Page images and extracted text

== Segment start ==

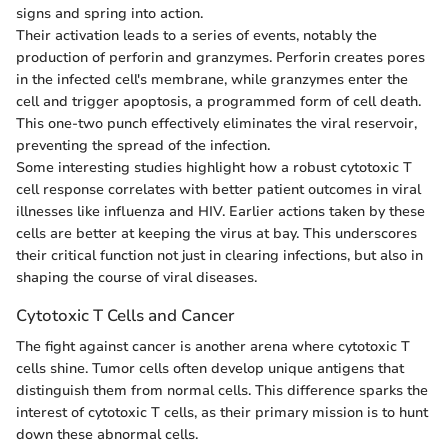
signs and spring into action.
Their activation leads to a series of events, notably the
production of perforin and granzymes. Perforin creates pores
in the infected cell's membrane, while granzymes enter the
cell and trigger apoptosis, a programmed form of cell death.
This one-two punch effectively eliminates the viral reservoir,
preventing the spread of the infection.
Some interesting studies highlight how a robust cytotoxic T
cell response correlates with better patient outcomes in viral
illnesses like influenza and HIV. Earlier actions taken by these
cells are better at keeping the virus at bay. This underscores
their critical function not just in clearing infections, but also in
shaping the course of viral diseases.
Cytotoxic T Cells and Cancer
The fight against cancer is another arena where cytotoxic T
cells shine. Tumor cells often develop unique antigens that
distinguish them from normal cells. This difference sparks the
interest of cytotoxic T cells, as their primary mission is to hunt
down these abnormal cells.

== Segment end ==

* **Task to carry out**:
From the data above, copy each line with the string "viral" in it.

* **Written solution**:
This one-two punch effectively eliminates the viral reservoir,
cell response correlates with better patient outcomes in viral
shaping the course of viral diseases.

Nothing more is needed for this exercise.